Hasankeyf’e Çin Seddi Tehdidi

Çevre ve Orman Bakanlığı, Ilısu Barajı için gerekli maddi kaynağı sağlamak için Çin Halk Cumhuriyeti’nin en büyük kredi firması olan Sinosure ile anlaşma sağlamaya çalışıyor.

Hasankeyf ve içinde bulunduğu Dicle Vadisi, UNESCO Doğal ve Kültürel Miras kriterlerinin 10’undan 9’unu karşılamasına rağmen, Türkiye hükümeti Hasankeyf’in UNESCO Dünya Mirası listesine dâhil edilmesi için henüz her hangi bir başvuruda bulunmadı. Öte yandan, 1987 yılından beri UNESCO Doğal ve Kültürel Mirası listesinde bulunan ve uzaydan görülebilen tek insan yapısı olan Çin Seddi, Hasankeyf ile karşılaştırıldığında, UNESCO kriterlerinden sadece 5’ni sağlıyor.

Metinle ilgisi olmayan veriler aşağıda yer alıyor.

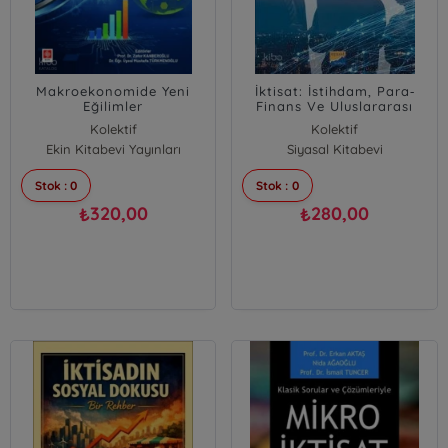
Makroekonomide Yeni
İktisat: İstihdam, Para‐
Eğilimler
Finans Ve Uluslararası
İktisat Üzerine Seçme
Kolektif
Kolektif
Yazılar
Ekin Kitabevi Yayınları
Siyasal Kitabevi
Stok : 0
Stok : 0
320,00
280,00
₺
₺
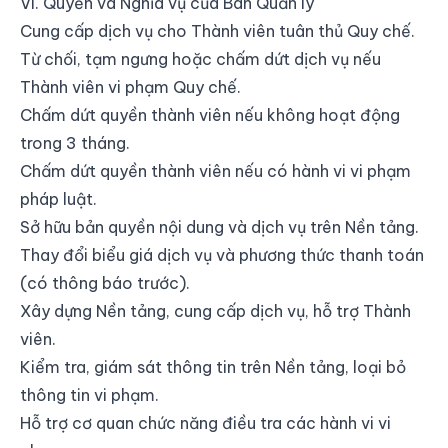
VI. Quyền và Nghĩa vụ của Ban Quản lý
Cung cấp dịch vụ cho Thành viên tuân thủ Quy chế.
Từ chối, tạm ngưng hoặc chấm dứt dịch vụ nếu
Thành viên vi phạm Quy chế.
Chấm dứt quyền thành viên nếu không hoạt động
trong 3 tháng.
Chấm dứt quyền thành viên nếu có hành vi vi phạm
pháp luật.
Sở hữu bản quyền nội dung và dịch vụ trên Nền tảng.
Thay đổi biểu giá dịch vụ và phương thức thanh toán
(có thông báo trước).
Xây dựng Nền tảng, cung cấp dịch vụ, hỗ trợ Thành
viên.
Kiểm tra, giám sát thông tin trên Nền tảng, loại bỏ
thông tin vi phạm.
Hỗ trợ cơ quan chức năng điều tra các hành vi vi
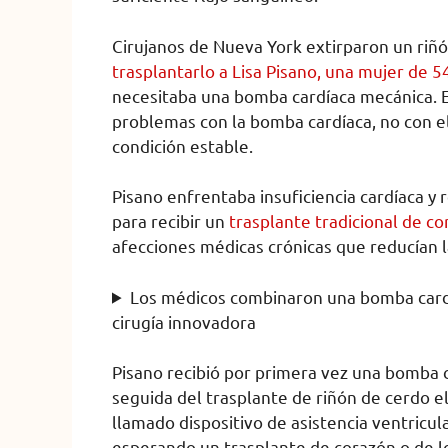
Cirujanos de Nueva York extirparon un ri
trasplantarlo a Lisa Pisano, una mujer de 5
necesitaba una bomba cardíaca mecánica. E
problemas con la bomba cardíaca, no con el
condición estable.
Pisano enfrentaba insuficiencia cardíaca y r
para recibir un
trasplante tradicional de co
afecciones médicas crónicas que reducían l
Los médicos combinaron una bomba cardí
cirugía innovadora
Pisano recibió por primera vez una bomba c
seguida del trasplante de riñón de cerdo el
llamado dispositivo de asistencia ventricul
esperando un trasplante de corazón o de lo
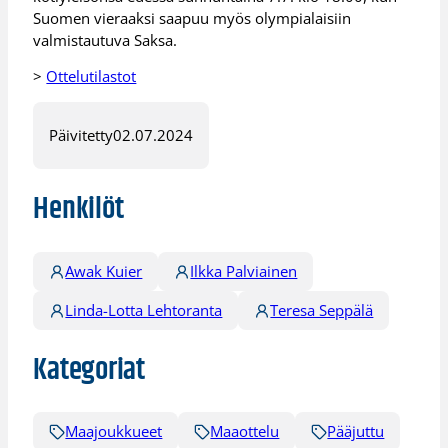
Suomen vieraaksi saapuu myös olympialaisiin
valmistautuva Saksa.
>
Ottelutilastot
Päivitetty
02.07.2024
Henkilöt
Awak Kuier
Ilkka Palviainen
Linda-Lotta Lehtoranta
Teresa Seppälä
Kategoriat
Maajoukkueet
Maaottelu
Pääjuttu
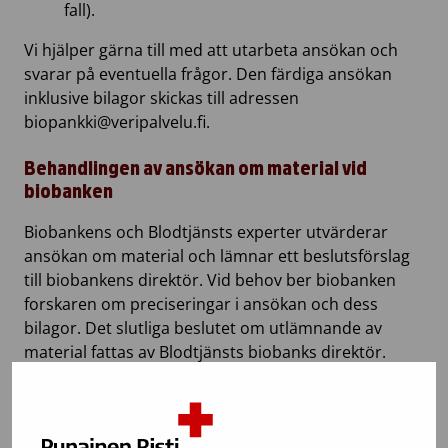
fall).
Vi hjälper gärna till med att utarbeta ansökan och
svarar på eventuella frågor. Den färdiga ansökan
inklusive bilagor skickas till adressen
biopankki@veripalvelu.fi.
Behandlingen av ansökan om material vid
biobanken
Biobankens och Blodtjänsts experter utvärderar
ansökan om material och lämnar ett beslutsförslag
till biobankens direktör. Vid behov ber biobanken
forskaren om preciseringar i ansökan och dess
bilagor. Det slutliga beslutet om utlämnande av
material fattas av Blodtjänsts biobanks direktör.
Beslutet kan vara positivt, negativt eller villkorligt.
Beslutet inklusive motiveringar sänds till den
sökande i skriftlig form. Den sökande har möjlighet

Doğa Derneği Başkanı Güven Eken yaptığı açıklamada “Eğer Çin ile anlaşma gerçekleşirse, Hasankeyf ve antik Mezopotamya’nın bir bölümü yeni bir ‘Çin Seddi’ nedeniyle sular altında kalacak. Nasıl Çinliler kendi dünya miraslarını yok edecek bir projenin Türkiye şirketleri tarafından finanse edilmesine şiddetle karşı çıkarlarsa, biz de Hasankeyf gibi Çin Seddi’nden daha fazla UNESCO kriterini sağlayan doğa ve kültür mirasımızın Çin’den sağlanacak kredi nedeniyle sular altında kalmasına karşı çıkıyoruz” dedi.

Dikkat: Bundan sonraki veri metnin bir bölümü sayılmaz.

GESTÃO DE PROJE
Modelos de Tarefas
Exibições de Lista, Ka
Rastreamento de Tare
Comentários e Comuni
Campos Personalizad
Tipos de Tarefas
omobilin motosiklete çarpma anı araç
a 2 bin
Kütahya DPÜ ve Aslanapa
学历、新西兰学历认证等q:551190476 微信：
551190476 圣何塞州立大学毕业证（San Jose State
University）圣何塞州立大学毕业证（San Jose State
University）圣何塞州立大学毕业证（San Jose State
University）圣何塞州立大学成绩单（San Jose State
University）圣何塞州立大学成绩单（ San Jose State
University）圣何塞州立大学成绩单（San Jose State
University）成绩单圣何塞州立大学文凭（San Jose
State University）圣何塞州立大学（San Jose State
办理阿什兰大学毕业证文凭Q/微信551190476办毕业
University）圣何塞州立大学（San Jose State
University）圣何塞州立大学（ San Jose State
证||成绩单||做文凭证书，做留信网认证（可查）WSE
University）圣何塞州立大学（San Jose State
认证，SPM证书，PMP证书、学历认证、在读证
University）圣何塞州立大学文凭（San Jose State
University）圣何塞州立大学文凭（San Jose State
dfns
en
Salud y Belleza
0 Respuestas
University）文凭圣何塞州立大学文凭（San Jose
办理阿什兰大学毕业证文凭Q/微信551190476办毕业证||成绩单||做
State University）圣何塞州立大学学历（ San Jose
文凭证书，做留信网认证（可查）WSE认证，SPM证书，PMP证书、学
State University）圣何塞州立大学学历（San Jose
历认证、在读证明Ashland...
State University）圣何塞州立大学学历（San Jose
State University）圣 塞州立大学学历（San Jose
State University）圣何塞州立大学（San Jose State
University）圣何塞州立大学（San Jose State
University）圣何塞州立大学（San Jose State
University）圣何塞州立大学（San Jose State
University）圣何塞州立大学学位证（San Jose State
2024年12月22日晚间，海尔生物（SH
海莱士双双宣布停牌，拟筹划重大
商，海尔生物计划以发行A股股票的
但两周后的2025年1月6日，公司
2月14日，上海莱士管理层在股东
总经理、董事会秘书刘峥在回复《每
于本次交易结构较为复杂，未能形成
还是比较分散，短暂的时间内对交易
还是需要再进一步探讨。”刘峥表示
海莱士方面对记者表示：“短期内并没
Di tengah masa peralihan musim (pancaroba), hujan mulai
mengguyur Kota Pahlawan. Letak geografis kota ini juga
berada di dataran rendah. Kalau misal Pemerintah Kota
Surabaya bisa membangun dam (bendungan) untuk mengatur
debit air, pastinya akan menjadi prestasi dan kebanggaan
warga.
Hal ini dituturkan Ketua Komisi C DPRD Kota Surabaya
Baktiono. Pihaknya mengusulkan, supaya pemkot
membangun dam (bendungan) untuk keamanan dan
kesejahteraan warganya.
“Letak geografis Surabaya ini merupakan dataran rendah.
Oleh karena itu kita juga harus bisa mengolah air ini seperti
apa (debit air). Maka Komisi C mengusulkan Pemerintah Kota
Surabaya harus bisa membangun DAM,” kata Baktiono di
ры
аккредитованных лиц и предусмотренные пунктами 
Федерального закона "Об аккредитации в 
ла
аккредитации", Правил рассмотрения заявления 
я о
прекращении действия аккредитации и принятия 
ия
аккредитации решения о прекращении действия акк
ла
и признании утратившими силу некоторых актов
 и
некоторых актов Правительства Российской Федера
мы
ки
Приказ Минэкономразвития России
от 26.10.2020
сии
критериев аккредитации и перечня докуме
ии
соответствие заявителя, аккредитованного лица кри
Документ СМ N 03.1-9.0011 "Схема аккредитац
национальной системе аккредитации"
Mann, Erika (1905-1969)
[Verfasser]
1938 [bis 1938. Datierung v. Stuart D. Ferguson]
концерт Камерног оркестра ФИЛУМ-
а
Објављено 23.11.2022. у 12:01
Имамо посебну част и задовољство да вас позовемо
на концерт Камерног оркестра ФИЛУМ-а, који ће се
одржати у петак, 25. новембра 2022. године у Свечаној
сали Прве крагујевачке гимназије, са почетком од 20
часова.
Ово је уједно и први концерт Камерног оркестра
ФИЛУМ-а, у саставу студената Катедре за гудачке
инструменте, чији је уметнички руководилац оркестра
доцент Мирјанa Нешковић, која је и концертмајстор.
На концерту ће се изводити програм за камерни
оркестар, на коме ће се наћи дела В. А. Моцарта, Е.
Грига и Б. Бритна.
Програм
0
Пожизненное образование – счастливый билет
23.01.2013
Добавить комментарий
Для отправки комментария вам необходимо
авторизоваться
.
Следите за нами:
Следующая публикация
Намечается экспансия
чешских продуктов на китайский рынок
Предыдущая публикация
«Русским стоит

Doğa Derneği Başkanı Eken, Çevre ve Orman Bakanlığı’nı, Türkiye’nin doğasını korumakla mükellefken, Türkiye’de doğaya en büyük zararı verecek olan Ilısu Barajı projesini ısrarla uygulamaya çalışmakla suçladı.

 

Eken, “Bakanlık bunu yaparken hukuku da dikkate almıyor. Çevre ve Orman Bakanlığı’nın Çin ile imzalamaya çalıştığı anlaşmanın yasal zeminini kamuoyuna derhal açıklaması gerekiyor” dedi.

Dicle Vadisi’nde yer alan tarihi kent Hasankeyf, 10 bin yıllık geçmişi ile dünyanın en eski yerleşim merkezlerinden biri. Bölgede inşa edilecek büyük baraj, Hasankeyf’le birlikte 83’den fazla arkeolojik alanın, Fırat kaplumbağası (Rafetus euphraticus) gibi nesli dünya ölçeğinde tehlike altındaki ve endemik türlerin de yok olmasına sebep olacak.